Category — Features
Itadakimasu
Verb, honorific. “I humbly receive.”
You hear it everywhere food is served. At the family table, shouted in unison by schoolchildren at lunchtime, quietly muttered by the tired salaryman next to you at the counter of an all-night beef bowl joint.
In the West, too, we have rituals for beginning a meal. But itadakimasu is more profound than a bon appetit, less solemnly religious than a grace. It is a word of receipt: so when we eat a meal that someone has prepared, we direct our “itadakimasu” to the cook; it is said by the receiver rather than the giver. But it wouldn’t be unusual if the person who cooked the meal then, after sitting down and rolling up their sleeves, paused quietly before lifting their chopsticks and murmured: itadakimasu. In a sense, we are all the receiver at one time or another.
So many traditions in Japan are steeped in millennia of ritual. And for a custom this deeply entrenched (one recent survey found over 90 per cent of Japanese say itadakimasu before every meal) there is of course an origin story that tidily satisfies our desire for a historical explanation. The written character for itadakimasu can mean “the highest point” or “to raise over one’s head”, and it’s said that during feudal times the lower classes, when receiving food from the nobility, would prostrate themselves low and raise the dish over their heads in gratitude, saying “Itadakimasu”. I humbly receive.
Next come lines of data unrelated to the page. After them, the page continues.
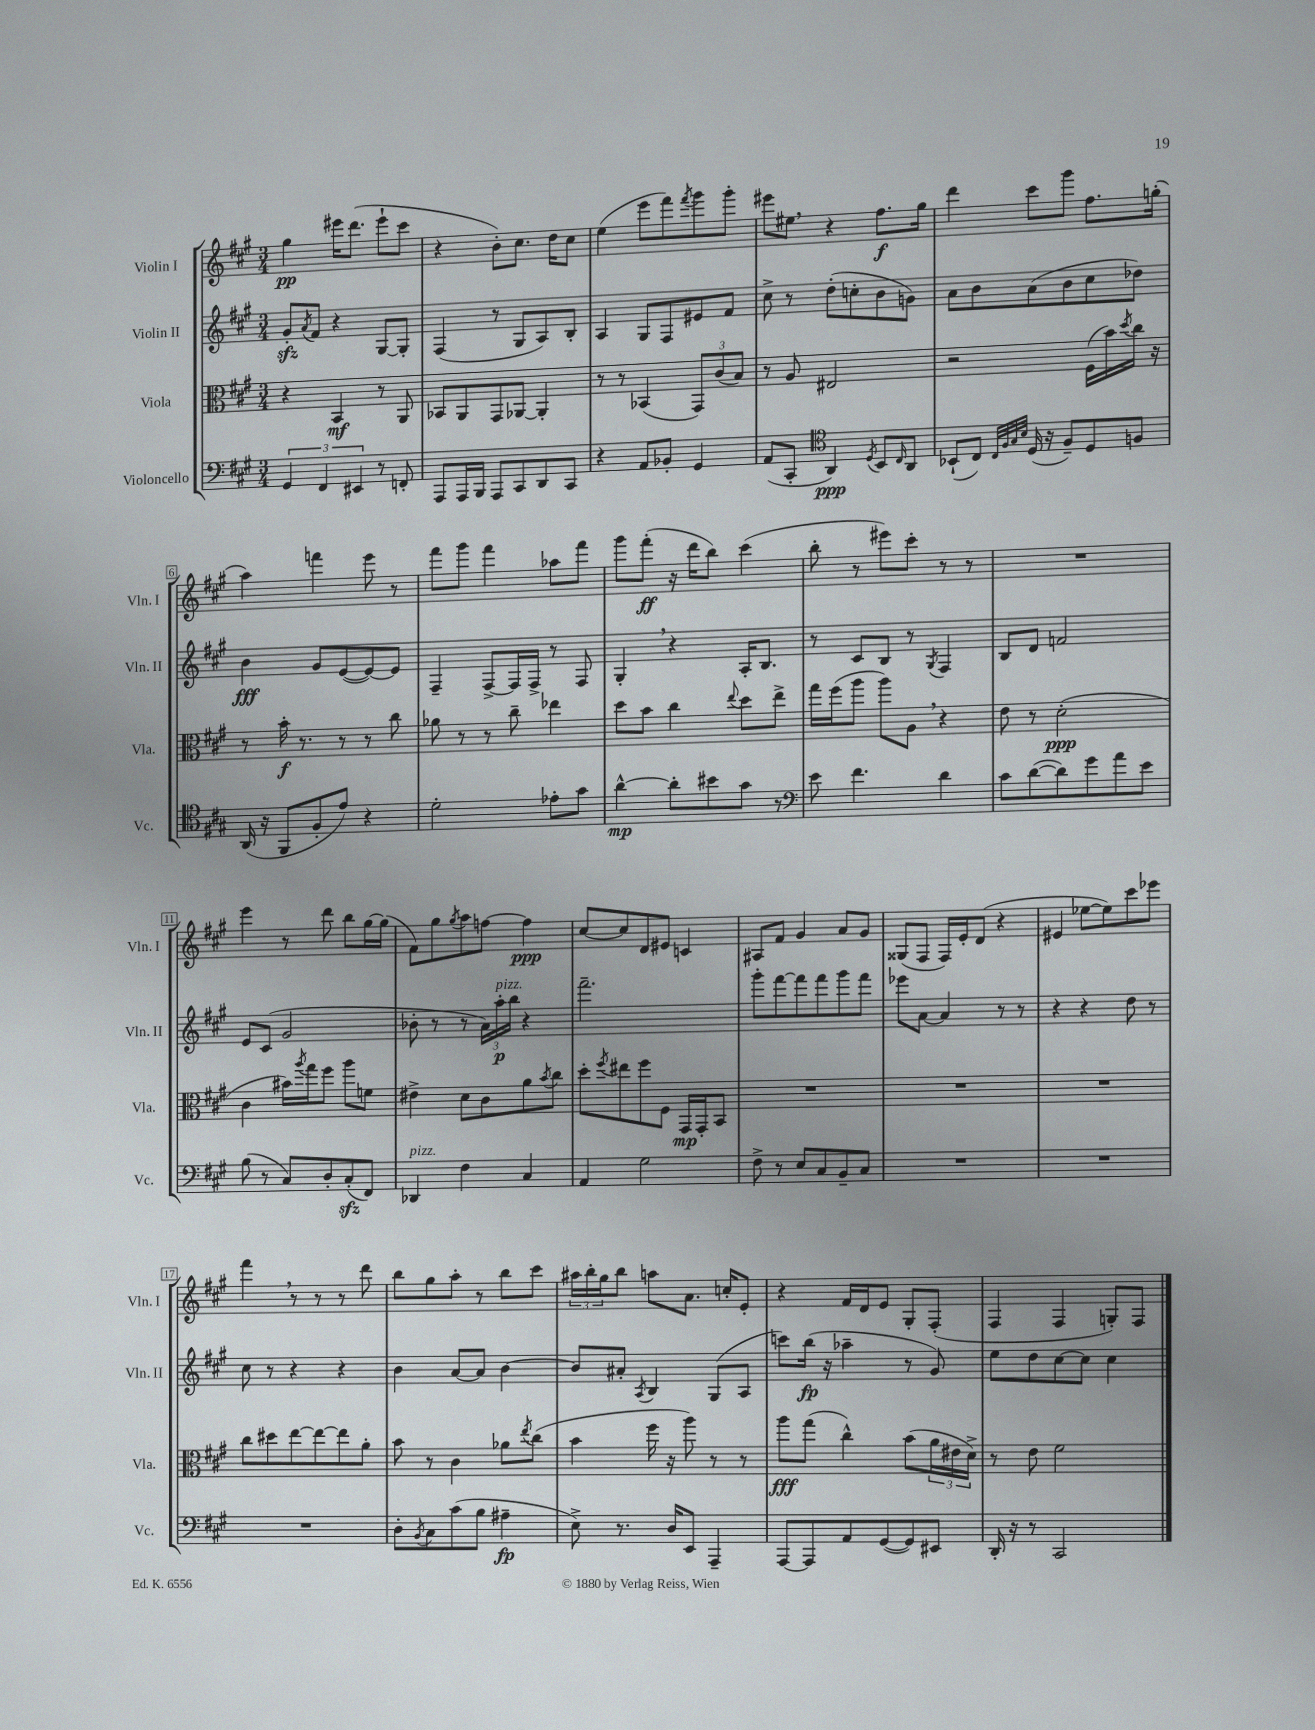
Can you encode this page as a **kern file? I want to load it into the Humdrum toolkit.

**kern	**dynam	**kern	**dynam	**kern	**dynam	**kern	**dynam
*part4	*part4	*part3	*part3	*part2	*part2	*part1	*part1
*staff4	*staff4	*staff3	*staff3	*staff2	*staff2	*staff1	*staff1
*I"Violoncello	*	*I"Viola	*	*I"Violin II	*	*I"Violin I	*
*I'Vc.	*	*I'Vla.	*	*I'Vln. II	*	*I'Vln. I	*
*clefF4	*	*clefC3	*	*clefG2	*	*clefG2	*
*k[f#c#g#]	*	*k[f#c#g#]	*	*k[f#c#g#]	*	*k[f#c#g#]	*
*M3/4	*	*M3/4	*	*M3/4	*	*M3/4	*
=1	=1	=1	=1	=1	=1	=1	=1
6GG#/	.	4r	.	8g#zz'/L	.	4gg#\	pp
.	.	.	.	8qa/	.	.	.
.	.	.	.	8f#/J	.	.	.
6FF#/	.	.	.	.	.	.	.
.	.	4BB/	mf	4r	.	16eee#X\KL	.
.	.	.	.	.	.	(8.ddd\J	.
6EE#X/	.	.	.	.	.	.	.
8r	.	8r	.	[8G#/L	.	8eee#`\L	.
8FFn'/	.	8AA/	.	8G#'/J]	.	8ccc#\J	.
=2	=2	=2	=2	=2	=2	=2	=2
8AAA/L	.	8BB-X/L	.	(4F#/	.	4r	.
16AAA/L	.	8AA/	.	.	.	.	.
16BBB/JJ	.	.	.	.	.	.	.
8AAA/L	.	8GG#/	.	8r	.	8b'\L)	.
8CC#/	.	[8AA-X/J	.	8G#/L	.	8.cc#\J	.
8DD/	.	4AA-'/]	.	8A/)	.	.	.
.	.	.	.	.	.	16dd\KL	.
8CC#/J	.	.	.	8B'/J	.	8cc#\J	.
=3	=3	=3	=3	=3	=3	=3	=3
4r	.	8r	.	4A/	.	(4ee\	.
.	.	8r	.	.	.	.	.
8AA/L	.	(4BB-X/	.	8G#/L	.	8eee\L	.
8BB-X'/J	.	.	.	8F#/	.	8fff#\)	.
.	.	.	.	.	.	8qfff#/	.
4GG#/	.	12GG#/L)	.	8e#X/	.	8ggg#\	.
.	.	(12c#/	.	.	.	.	.
.	.	.	.	8f#/J	.	8ggg#'\J	.
.	.	12B/J)	.	.	.	.	.
=4	=4	=4	=4	=4	=4	=4	=4
(8AA/L	.	8r	.	8cc#^\	.	8eee#X\L	.
8CC#'/J	.	8A/	.	8r	.	8ee#X,\J	.
*clefC4	*	*	*	*	*	*	*
4AA/)	ppp	2E#X/	.	(8dd'\L	.	4r	.
.	.	.	.	8ccn'\	.	.	.
8qD/	.	.	.	.	.	.	.
8BB/L	.	.	.	8b\	.	8.ff#\L	f
16qqC#/	.	.	.	.	.	.	.
8AA/J	.	.	.	8gn\J)	.	.	.
.	.	.	.	.	.	16gg#\Jk	.
=5	=5	=5	=5	=5	=5	=5	=5
(8BB-X`/L	.	2r	.	8a\L	.	4ddd\	.
8C#/J)	.	.	.	8b\	.	.	.
32qqC#/LLL	.	.	.	.	.	.	.
32qqF#/	.	.	.	.	.	.	.
32qqG#/	.	.	.	.	.	.	.
32qqB/JJJ	.	.	.	.	.	.	.
(16D/	.	.	.	(8a\	.	8ccc#\L	.
16r	.	.	.	.	.	.	.
8F#~/L)	.	.	.	8b\	.	8ggg#\J	.
8D/	.	(16F#\LL	.	8cc#\	.	8.ff#\L	.
.	.	16b\)	.	.	.	.	.
.	.	8qdd/	.	.	.	.	.
8Fn/J	.	16cc#\JJ	.	8dd-X\J)	.	.	.
.	.	16r	.	.	.	(16ggn'\Jk	.
!!LO:LB:g=z
=6	=6	=6	=6	=6	=6	=6	=6
(16AA/	.	8r	.	4b\	fff	4aa\)	.
16r	.	.	.	.	.	.	.
8FF#/L	.	16b'\	f	.	.	.	.
.	.	8.r	.	.	.	.	.
8F#'/	.	.	.	8g#/L	.	4fffn\	.
8e/J)	.	8r	.	([8e/	.	.	.
4r	.	8r	.	8e/_)	.	8eee\	.
.	.	8cc#\	.	8e/J]	.	8r	.
=7	=7	=7	=7	=7	=7	=7	=7
2d'\	.	8a-X\	.	4F#~/	.	8fff#\L	.
.	.	8r	.	.	.	8ggg#\J	.
.	.	8r	.	[8F#^/L	.	4fff#\	.
.	.	8cc#~\	.	16F#/L]	.	.	.
.	.	.	.	16F#^/JJ	.	.	.
8e-X'\L	.	4ee-X\	.	8r	.	8aa-X\L	.
8g#\J	.	.	.	8F#/	.	8fff#\J	.
=8	=8	=8	=8	=8	=8	=8	=8
[4a^^\	mp	8dd\L	.	4G#',/	.	8ggg#\L	.
.	.	8b\J	.	.	.	(8fff#'\J	ff
8a'\L]	.	4cc#\	.	4r	.	16r	.
.	.	.	.	.	.	16ddd\KL	.
8b#X\	.	.	.	.	.	8bb\J)	.
.	.	8qqee/	.	.	.	.	.
8g#\J	.	8dd\L	.	16A'/KL	.	(4ccc#\	.
.	.	.	.	8.B/J	.	.	.
8r	.	8ee^\J	.	.	.	.	.
=9	=9	=9	=9	=9	=9	=9	=9
*clefF4	*	*	*	*	*	*	*
8e\	.	16gg#\LL	.	8r	.	8bb'\	.
.	.	(16ff#\J	.	.	.	.	.
4.f#\	.	8aa\J	.	8c#/L	.	8r	.
.	.	8aa\L)	.	8B/J	.	8eee#X\L)	.
.	.	8A,\J	.	8r	.	8ccc#'\J	.
.	.	.	.	8qG#/	.	.	.
4d\	.	4r	.	4F#/	.	8r	.
.	.	.	.	.	.	8r	.
=10	=10	=10	=10	=10	=10	=10	=10
8c#\L	.	8e\	.	8B/L	.	2.r	.
([8d\	.	8r	.	8d/J	.	.	.
8d\])	.	(2d'\	ppp	2fn/	.	.	.
8g#\	.	.	.	.	.	.	.
8a\	.	.	.	.	.	.	.
8e\J	.	.	.	.	.	.	.
!!LO:LB:g=z
=11	=11	=11	=11	=11	=11	=11	=11
(8B\	.	4c#\	.	8e/L	.	4eee\	.
8r	.	.	.	(8c#/J	.	.	.
8C#/L)	.	16b#X\LL)	.	2g#/	.	8r	.
.	.	8qaa/	.	.	.	.	.
.	.	16gg#\J	.	.	.	.	.
8D'/	.	8ff#\J	.	.	.	8ddd\	.
(8C#zz'/	.	8aa\L	.	.	.	8bb\L	.
8FF#/J)	.	8fn\J	.	.	.	[16gg#\L	.
.	.	.	.	.	.	(16gg#\JJ]	.
=12	=12	=12	=12	=12	=12	=12	=12
!LO:TX:a:i:t=pizz.	!	!	!	!	!	!	!
4DD-X/	.	4e#X^\	.	8b-X'\	.	8f#\L)	.
.	.	.	.	8r	.	8gg#\	.
.	.	.	.	.	.	8qgg#/	.
4F#\	.	8d\L	.	8r	.	8aa\	.
.	.	8c#\	.	24a\LL)	.	[8ffn\J	.
!	!	!	!	!LO:TX:a:i:t=pizz.	!	!	!
.	.	.	.	24aa'\	p	.	.
.	.	.	.	24bb\JJ	.	.	.
4C#/	.	8a\	.	4r	.	4ff\]	ppp
.	.	8qb/	.	.	.	.	.
.	.	8cc#\J	.	.	.	.	.
=13	=13	=13	=13	=13	=13	=13	=13
4AA/	.	8dd'\L	.	2.fff#~\	.	[8cc#/L	.
.	.	8qff#/	.	.	.	.	.
.	.	8ee#X\	.	.	.	8cc#/]	.
2G#\	.	8ff#\	.	.	.	8d/	.
.	.	8F#\J	.	.	.	8e#X/J	.
.	.	16GG#/LL	mp	.	.	4cn/	.
.	.	16GG#'/J	.	.	.	.	.
.	.	8BB/J	.	.	.	.	.
=14	=14	=14	=14	=14	=14	=14	=14
8F#^\	.	2.r	.	8ggg#'\L	.	8A#X/L	.
8r	.	.	.	[8fff#\	.	8f#/J	.
8E/L	.	.	.	8fff#\]	.	4g#/	.
8C#/	.	.	.	8fff#\	.	.	.
8BB~/	.	.	.	8ggg#\	.	8a/L	.
8C#/J	.	.	.	8fff#\J	.	8g#/J	.
=15	=15	=15	=15	=15	=15	=15	=15
2.r	.	2.r	.	8eee-X\L	.	(8G##X/L	.
.	.	.	.	[8a\J	.	8F#/J	.
.	.	.	.	4a/]	.	16F#/LL)	.
.	.	.	.	.	.	16e'/J	.
.	.	.	.	.	.	(8d/J	.
.	.	.	.	8r	.	4r	.
.	.	.	.	8r	.	.	.
=16	=16	=16	=16	=16	=16	=16	=16
2.r	.	2.r	.	4r	.	4e#X/	.
.	.	.	.	4r	.	[8ee-X\L	.
.	.	.	.	.	.	8ee-\])	.
.	.	.	.	8dd\	.	8ccc#\	.
.	.	.	.	8r	.	8eee-X\J	.
!!LO:LB:g=z
=17	=17	=17	=17	=17	=17	=17	=17
2.r	.	8cc#\L	.	8cc#\	.	4fff#,\	.
.	.	8dd#X\	.	8r	.	.	.
.	.	[8ee\	.	4r	.	8r	.
.	.	8ee\_	.	.	.	8r	.
.	.	8ee\]	.	4r	.	8r	.
.	.	8a'\J	.	.	.	8ddd\	.
=18	=18	=18	=18	=18	=18	=18	=18
8D'\L	.	8b\	.	4b\	.	8bb\L	.
8qBB/	.	.	.	.	.	.	.
8C#\	.	8r	.	.	.	8gg#\	.
(8c#\	.	4c#\	.	[8a/L	.	8aa'\J	.
8B\J	.	.	.	8a/J]	.	8r	.
4A#X~\	fp	8a-X\L	.	[4b\	.	8bb\L	.
.	.	8qee/	.	.	.	.	.
.	.	(8cc#\J	.	.	.	8ccc#\J	.
=19	=19	=19	=19	=19	=19	=19	=19
8E^\)	.	4b\	.	8b/L]	.	24aa#X\LL	.
.	.	.	.	.	.	24bb'\	.
.	.	.	.	.	.	24gg#\J	.
8.r	.	.	.	8a#X'/J	.	8bb\J	.
.	.	.	.	8qA/	.	.	.
.	.	16ff#\	.	4B/	.	8aan\L	.
16D/KL	.	16r	.	.	.	.	.
8EE/J	.	8aa\)	.	.	.	8.a\J	.
4AAA~/	.	8r	.	(8G#/L	.	.	.
.	.	.	.	.	.	16ccn'/KL	.
.	.	8r	.	8A/J	.	8e'/J	.
=20	=20	=20	=20	=20	=20	=20	=20
[8AAA/L	.	8aa\L	fff	8cccn\L)	.	4r	.
8AAA/]	.	(8gg#\J	.	(16bb\Jk	fp	.	.
.	.	.	.	16r	.	.	.
8AA/	.	4cc#^^\)	.	4aa-X~\	.	16f#/LL	.
.	.	.	.	.	.	16d/J	.
([8GG#/	.	.	.	.	.	8e/J	.
8GG#/])	.	(8b\L	.	8r	.	8G#'/L	.
8EE#X/J	.	24a\L	.	8g#/)	.	(8F#'/J	.
.	.	24e#X\	.	.	.	.	.
.	.	24d^\JJ)	.	.	.	.	.
=21	=21	=21	=21	=21	=21	=21	=21
16DD'/	.	8r	.	8ee\L	.	4F#/	.
16r	.	.	.	.	.	.	.
8r	.	8e\	.	8dd\	.	.	.
2CC#/	.	2f#\	.	[8cc#\	.	4F#/	.
.	.	.	.	8cc#\J]	.	.	.
.	.	.	.	4cc#\	.	8Gn'/L)	.
.	.	.	.	.	.	8F#/J	.
==	==	==	==	==	==	==	==
*-	*-	*-	*-	*-	*-	*-	*-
Maybe there’s some truth in that story. But the practice of saying itadakimasu in the context of food is actually not believed to have been widespread until the 20th century, perhaps even around or after the war, when the rise of public schooling (and with it, school lunches) led to the standardisation of many things, including table manners.
Regardless of the history of the phrase, the roots of the gratitude are likely older than the custom itself:
Itadakimasu in humble gratitude to the person who cooked your meal, the person who set the table, the person who expended their sweat to grow the vegetables, to catch the fish, who disfigured their back bending over to plant the rice in calf-deep paddy water, decade after decade. Itadakimasu to the person who worked through the night to pack up that bounty, and to the person who drove a truck over the smooth black of pre-dawn highway, so that in spite of the homogeneity of hyper-commercialised modern life you can buy local produce at your neighbourhood convenience store at four in the morning.
Itadakimasu in reverence and thanks to the food itself: the implication being that the food which sustains us can only do so because it too was once alive: not only the cows or the chickens or the fish but the seeds and grains full of promise, the earnest, gleaming sprouts of spring, the trees whose boughs hang heavy with ripe peaches and apples and plums in the summer and autumn:
I humbly receive your life as my own, arigato, itadakimasu.